__課題のねらい__
引用文で筆者が5年前に撮影した写真を載せた理由を、本文の記述に基づいて1〜3文で説明してください。

__引用文__
---------------

昨日、東本願寺の通常非公開の渉成園「臨池亭」が
公開されるとの事で伺ってきた。

 


共に隣接する滴翠軒室内も公開されていたが、
こちらは人数制限があり、更に予約制なので諦めていた。

 

 

 

 

 

 

 



渉成園には何度か伺っていて、
建物から池の眺めを拝見したかったので期待していたが、
残念ながら池の水はこの様に抜かれ、
係り員に尋ねるとメンテナンスだそうだ、残念。









これでは池と建物の雰囲気が分からないと思うので、
5年前に撮影した写真をご覧くだされ。










左の手前が臨池亭











奥が滴翠軒。










早速上がり込んで、

 










臨池亭の背後には枯山水庭園も設けられていて、











瀟洒な造りはどこか桂離宮に通ずるものがある。












滴翠軒に通ずる渡り廊下。

 

 










予約制の滴翠軒室内はこの様に開放的なので、











室内に入る事は出来ないが、全貌が明らか。
滴翠軒では『渉成園記』を記した文人「頼山陽」の生誕日に合わせ、
『頼山陽と煎茶』の著者・島村幸忠氏による講座が、
煎茶を頂きながら開講されようとしていた。



確か定員が20名でキャンセル待ちで、
空きがあればと思っていたが、

 



団体行動、行列、予約が嫌いな私なんで、
やはり申し込まなかっただろう( ´艸`)。










滴翠軒と渡り廊下のコーナーには楓が植わっていて、
秋にはえも言われぬ景色が展開するのだろう、キット。










背後のビルは気になるものの、
池に水が張られていたら、どれだけ気持ちの良い事か!










滴翠軒室内は1月21日のみ、
臨池亭室内は1月21日(土)22日(日)の二日だが、
渉成園の拝観はほぼ無休で行っている。









完璧な姿は観る事は出来なかったものの、










通常では見れない池の底が、










大瓦の廃材が使われている事や、










池の仕組みが分かってこれはこれで良かったのか?

---------------

__記録データ__
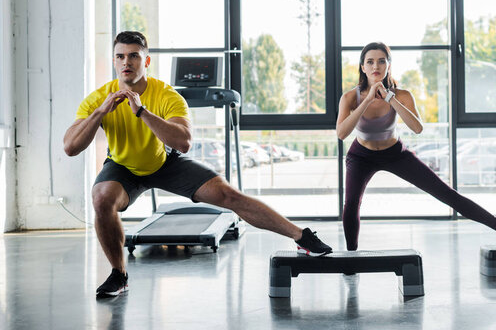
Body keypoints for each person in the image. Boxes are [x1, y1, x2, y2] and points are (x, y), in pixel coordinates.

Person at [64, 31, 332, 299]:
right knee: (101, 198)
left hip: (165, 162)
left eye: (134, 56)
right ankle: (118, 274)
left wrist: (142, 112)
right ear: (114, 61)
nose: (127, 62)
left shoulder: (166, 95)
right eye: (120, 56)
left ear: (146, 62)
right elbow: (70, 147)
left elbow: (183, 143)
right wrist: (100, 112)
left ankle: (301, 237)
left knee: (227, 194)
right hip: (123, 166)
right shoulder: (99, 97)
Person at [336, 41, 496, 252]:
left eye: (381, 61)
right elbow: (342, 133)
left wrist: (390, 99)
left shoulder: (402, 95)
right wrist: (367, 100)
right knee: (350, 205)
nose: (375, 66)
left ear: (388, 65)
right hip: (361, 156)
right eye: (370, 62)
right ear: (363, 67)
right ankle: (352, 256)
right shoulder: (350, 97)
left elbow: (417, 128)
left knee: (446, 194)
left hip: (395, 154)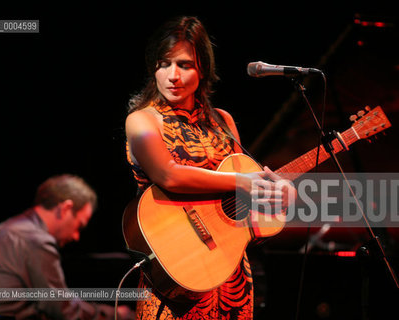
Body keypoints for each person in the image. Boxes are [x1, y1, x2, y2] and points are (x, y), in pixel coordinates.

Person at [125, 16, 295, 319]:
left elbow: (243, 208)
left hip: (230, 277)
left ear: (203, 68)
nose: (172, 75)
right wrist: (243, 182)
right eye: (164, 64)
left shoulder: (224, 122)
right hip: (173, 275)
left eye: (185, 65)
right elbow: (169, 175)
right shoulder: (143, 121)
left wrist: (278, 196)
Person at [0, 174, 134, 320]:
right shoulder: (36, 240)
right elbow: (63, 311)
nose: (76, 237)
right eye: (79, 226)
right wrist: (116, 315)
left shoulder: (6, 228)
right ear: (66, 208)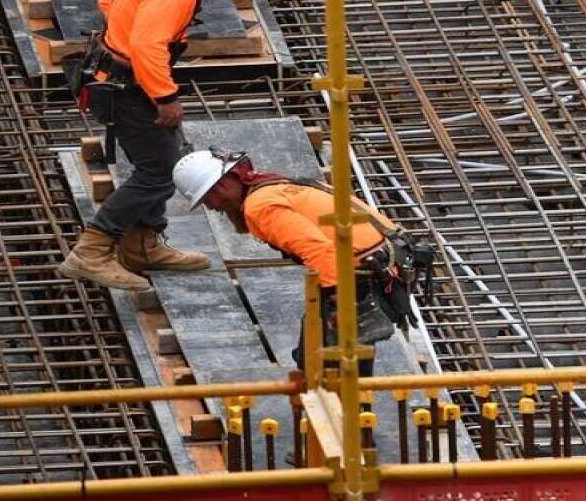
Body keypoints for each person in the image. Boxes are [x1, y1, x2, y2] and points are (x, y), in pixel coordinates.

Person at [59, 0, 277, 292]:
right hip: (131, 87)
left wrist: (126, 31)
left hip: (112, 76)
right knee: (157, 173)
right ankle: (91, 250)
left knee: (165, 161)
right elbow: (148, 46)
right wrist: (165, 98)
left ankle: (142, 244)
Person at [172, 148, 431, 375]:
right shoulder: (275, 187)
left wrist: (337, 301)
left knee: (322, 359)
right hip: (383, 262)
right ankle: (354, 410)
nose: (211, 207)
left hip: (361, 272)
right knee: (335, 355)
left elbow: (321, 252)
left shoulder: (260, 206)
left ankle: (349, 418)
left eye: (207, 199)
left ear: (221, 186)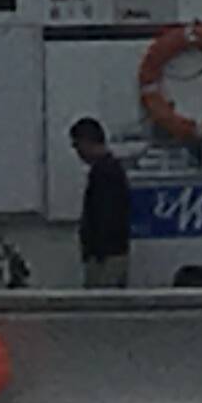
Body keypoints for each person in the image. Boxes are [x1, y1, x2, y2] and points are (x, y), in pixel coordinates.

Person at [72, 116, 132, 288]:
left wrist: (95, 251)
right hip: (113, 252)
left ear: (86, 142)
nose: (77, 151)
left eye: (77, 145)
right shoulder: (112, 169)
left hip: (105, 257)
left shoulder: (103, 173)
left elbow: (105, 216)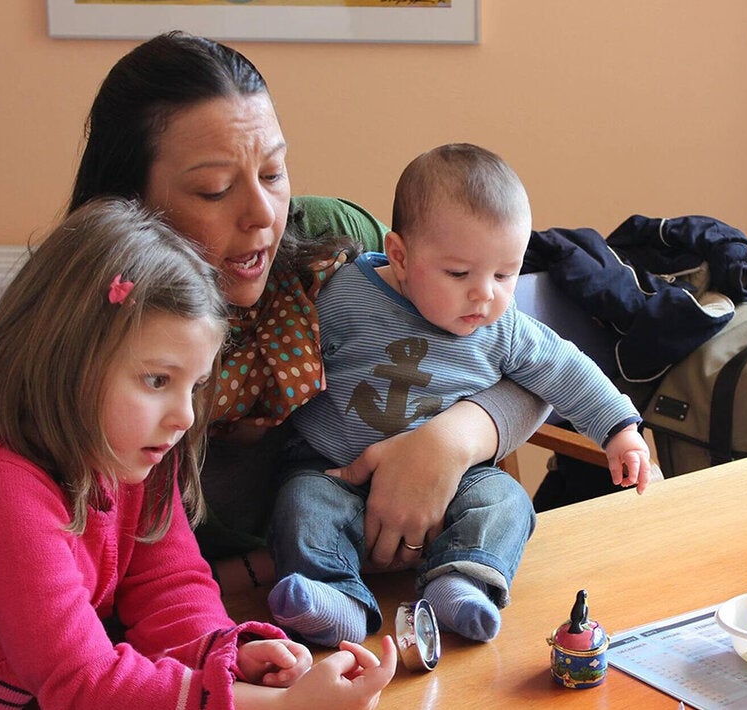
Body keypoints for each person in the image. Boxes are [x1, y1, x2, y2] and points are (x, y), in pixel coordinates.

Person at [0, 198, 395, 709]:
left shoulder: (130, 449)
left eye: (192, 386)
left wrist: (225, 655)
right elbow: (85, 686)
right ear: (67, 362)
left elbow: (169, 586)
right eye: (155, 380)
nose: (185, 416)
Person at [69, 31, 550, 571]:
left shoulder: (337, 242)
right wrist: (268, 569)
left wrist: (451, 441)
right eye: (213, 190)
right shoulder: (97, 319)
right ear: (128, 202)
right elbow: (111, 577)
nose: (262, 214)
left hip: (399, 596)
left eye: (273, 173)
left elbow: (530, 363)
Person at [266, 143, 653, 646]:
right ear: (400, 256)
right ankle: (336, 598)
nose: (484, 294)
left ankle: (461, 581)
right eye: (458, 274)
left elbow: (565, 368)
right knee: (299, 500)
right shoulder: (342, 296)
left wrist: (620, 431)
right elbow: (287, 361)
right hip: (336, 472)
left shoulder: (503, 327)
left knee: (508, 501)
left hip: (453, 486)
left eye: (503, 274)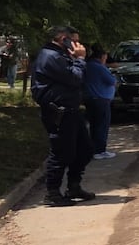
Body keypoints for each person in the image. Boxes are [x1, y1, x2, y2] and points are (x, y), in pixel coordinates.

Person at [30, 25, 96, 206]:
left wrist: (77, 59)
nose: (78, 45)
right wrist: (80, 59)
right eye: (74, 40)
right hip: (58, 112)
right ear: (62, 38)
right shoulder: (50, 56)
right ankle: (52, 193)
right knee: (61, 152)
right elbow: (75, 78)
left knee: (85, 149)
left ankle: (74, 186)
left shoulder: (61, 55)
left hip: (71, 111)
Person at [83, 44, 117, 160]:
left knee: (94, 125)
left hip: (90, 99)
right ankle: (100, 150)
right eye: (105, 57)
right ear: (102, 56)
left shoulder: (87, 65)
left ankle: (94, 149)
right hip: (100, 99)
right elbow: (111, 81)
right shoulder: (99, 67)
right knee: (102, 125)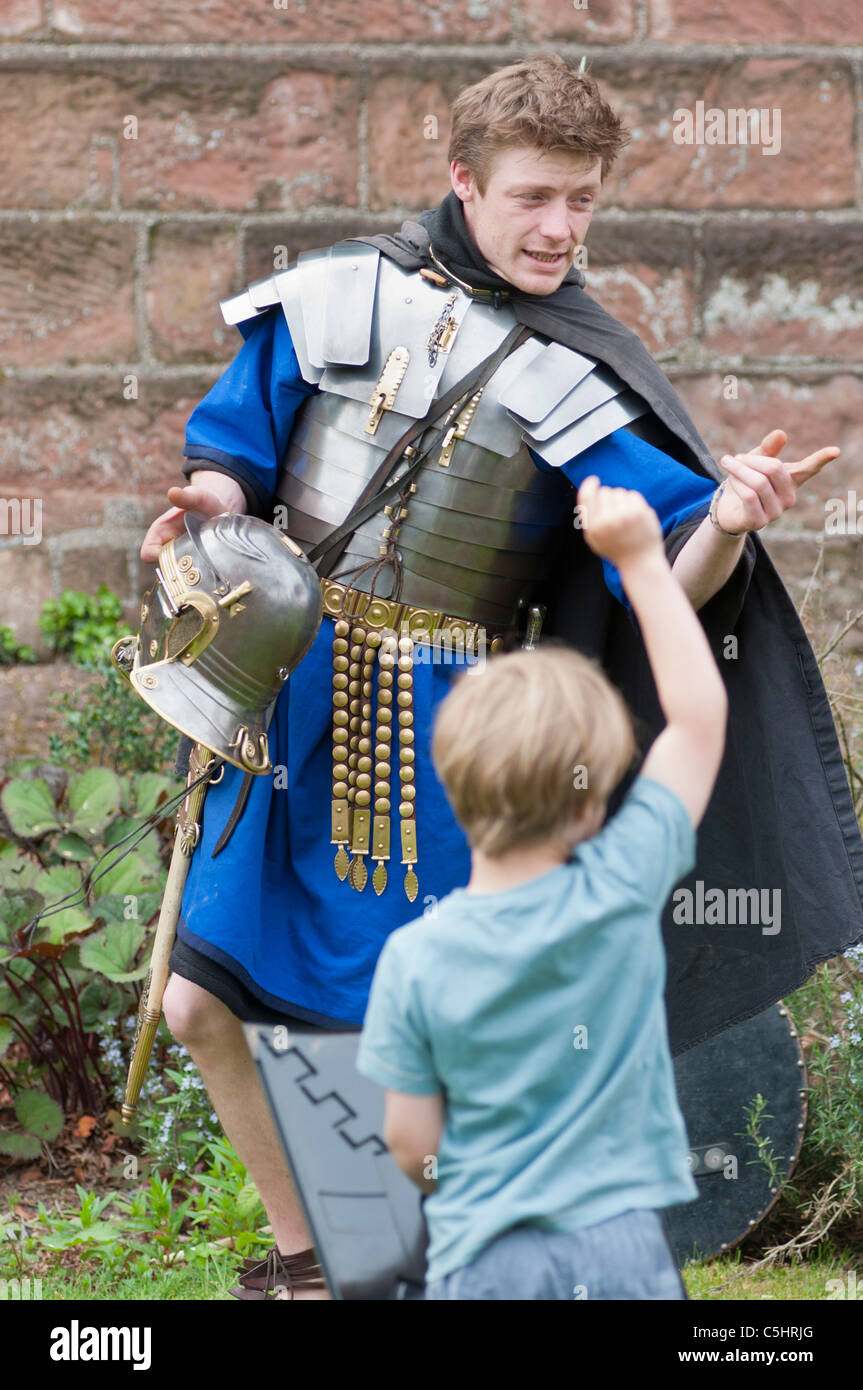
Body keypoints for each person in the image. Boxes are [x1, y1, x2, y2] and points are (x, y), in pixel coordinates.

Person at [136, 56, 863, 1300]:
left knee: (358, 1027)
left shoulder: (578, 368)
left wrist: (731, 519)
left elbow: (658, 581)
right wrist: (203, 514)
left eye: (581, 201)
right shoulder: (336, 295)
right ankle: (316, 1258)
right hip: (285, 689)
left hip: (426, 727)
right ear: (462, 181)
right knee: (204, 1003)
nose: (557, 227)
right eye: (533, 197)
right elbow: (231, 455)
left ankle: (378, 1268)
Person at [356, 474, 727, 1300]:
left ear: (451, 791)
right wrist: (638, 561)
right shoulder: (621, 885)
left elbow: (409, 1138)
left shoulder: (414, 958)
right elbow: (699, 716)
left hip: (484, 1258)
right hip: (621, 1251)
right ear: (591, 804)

---------------

__課題への回答__
訪れた日は池の水がメンテナンスのために抜かれていた。そのままでは池と建物の雰囲気が分からないと筆者は考え、5年前の写真を見せることにしたのだ。